Ça peut sembler vrai, mais nul besoin de s’appeler Jésus pour dire cela. : c’est une brève de comptoir ! Une dame qui, visiblement, n’avait que faire des consignes de prudence gouvernementales répondait au journaliste qui interrogeait sa présence dans la file compacte d’un marché parisien : »la peur ne supprime pas le danger ». Est-ce une raison pour s’y exposer de façon délibérée ? La peur mobilise nos ressources, nos intelligences, notre vigilance et nous conduit à adopter des conduites préventives appropriées. La peur, vieil atavisme qui puise à nos racines de mammifères humanoïdes, a ses vertus qui parfois débouchent sur la vie. Mais souvent, aussi, elle détruit l’humain qui se cache en nous. Et c’est sans doute de cela dont il s’agit dans la bouche de Jésus.
Tout d’abord, le texte ne parle pas de peur mais de souci.

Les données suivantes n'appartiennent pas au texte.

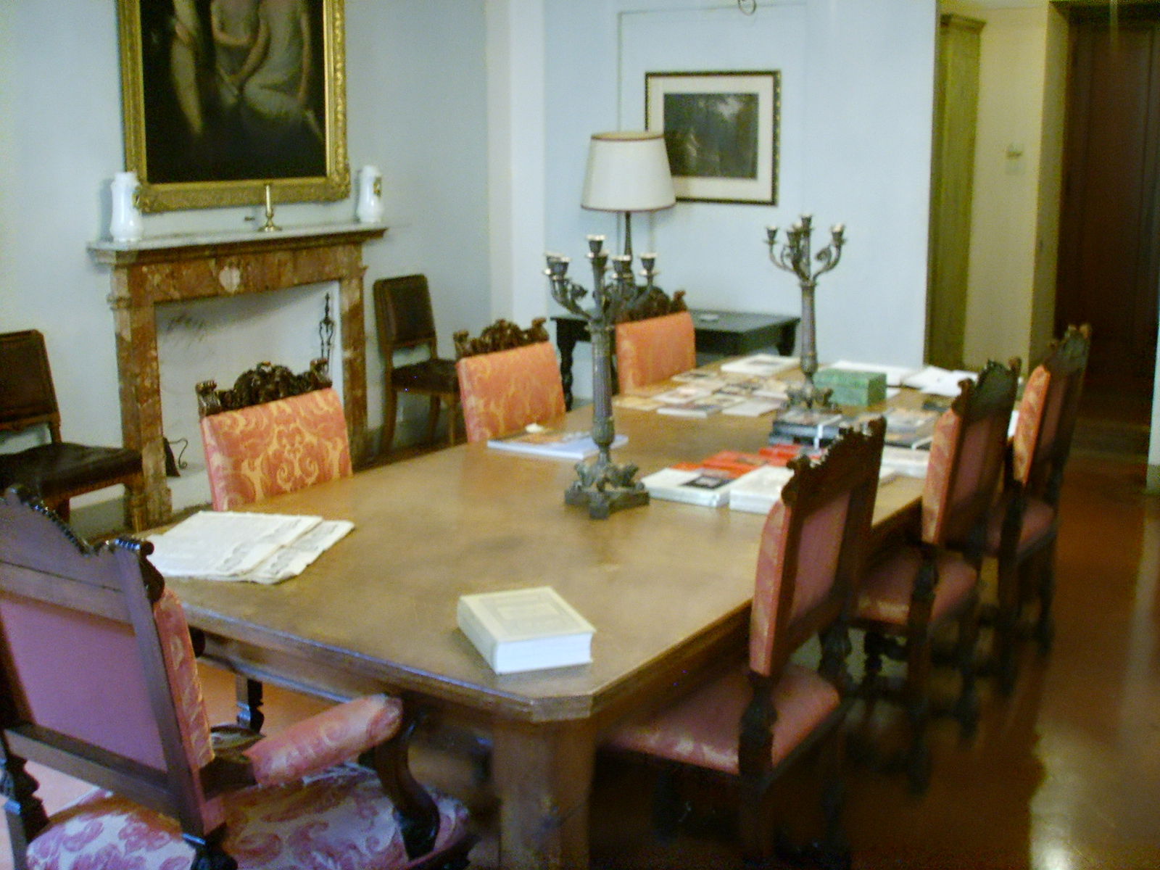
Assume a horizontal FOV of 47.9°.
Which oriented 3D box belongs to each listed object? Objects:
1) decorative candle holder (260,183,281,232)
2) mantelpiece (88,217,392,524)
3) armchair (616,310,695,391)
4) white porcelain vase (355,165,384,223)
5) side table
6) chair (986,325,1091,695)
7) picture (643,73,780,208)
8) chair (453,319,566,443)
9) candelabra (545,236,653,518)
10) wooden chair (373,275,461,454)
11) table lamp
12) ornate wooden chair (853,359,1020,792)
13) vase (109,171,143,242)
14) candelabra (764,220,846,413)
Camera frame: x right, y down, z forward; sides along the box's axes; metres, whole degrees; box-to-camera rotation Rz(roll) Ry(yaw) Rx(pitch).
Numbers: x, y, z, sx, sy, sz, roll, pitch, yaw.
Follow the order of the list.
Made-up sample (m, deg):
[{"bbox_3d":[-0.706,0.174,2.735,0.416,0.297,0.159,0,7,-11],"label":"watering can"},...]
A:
[{"bbox_3d":[-1.463,-1.064,6.112,0.100,0.210,0.100,8,15,34],"label":"decorative candle holder"},{"bbox_3d":[-1.518,-0.340,6.232,0.260,1.255,1.610,8,15,34],"label":"mantelpiece"},{"bbox_3d":[0.478,-0.002,5.080,0.533,1.099,0.476,8,15,33],"label":"armchair"},{"bbox_3d":[-1.073,-1.228,6.670,0.136,0.276,0.136,-1,12,0],"label":"white porcelain vase"},{"bbox_3d":[0.510,-0.254,7.042,1.148,0.749,0.640,8,15,33],"label":"side table"},{"bbox_3d":[1.253,0.190,4.156,0.533,1.099,0.476,8,15,33],"label":"chair"},{"bbox_3d":[0.698,-1.588,6.992,0.810,0.690,0.030,8,15,34],"label":"picture"},{"bbox_3d":[-0.057,0.173,4.310,0.533,1.099,0.476,8,15,33],"label":"chair"},{"bbox_3d":[0.053,-0.141,3.133,0.260,0.650,0.260,8,15,34],"label":"candelabra"},{"bbox_3d":[-0.753,-0.367,7.050,0.560,0.935,0.470,8,15,34],"label":"wooden chair"},{"bbox_3d":[0.258,-1.125,7.022,0.500,0.950,0.500,0,13,0],"label":"table lamp"},{"bbox_3d":[0.818,0.333,3.530,0.533,1.099,0.476,8,15,33],"label":"ornate wooden chair"},{"bbox_3d":[-1.901,-0.959,5.477,0.139,0.276,0.139,8,15,33],"label":"vase"},{"bbox_3d":[0.736,-0.375,4.156,0.260,0.645,0.260,8,15,34],"label":"candelabra"}]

On pourrait traduire (de façon littérale) par : « qui parmi vous qui êtes en train de vous inquiéter peut rajouter une coudée à son âge ? » À vouloir récuser tout hasard, tout destin, toute nature, toute transcendance, (appelez-le comme vous voulez !) on croit devenir maître de notre destin. Poids écrasant. On se croit libre de choisir sa vie, mais on devient incapable de choisir la vie. On se croit libre, on est juste prisonnier d’un égo tyrannique. Pensez-vous à ce point être maître de votre vie que vous en preniez un soin tel que vous oubliez de vivre ?
Se dessaisir du souci de soi, cesser de vouloir mériter sa vie… si c’était le secret d’une vie bonne ? Le coeur de la Réforme se tient dans cette proposition : Dieu nous libère du poids de ce souci. On n’a pas à gagner le droit de vivre. Dieu n’a pas à être satisfait. Car sa seule satisfaction c’est que nous soyons vivants, de gratuité. Sans rien avoir à prouver, à justifier ni à mériter.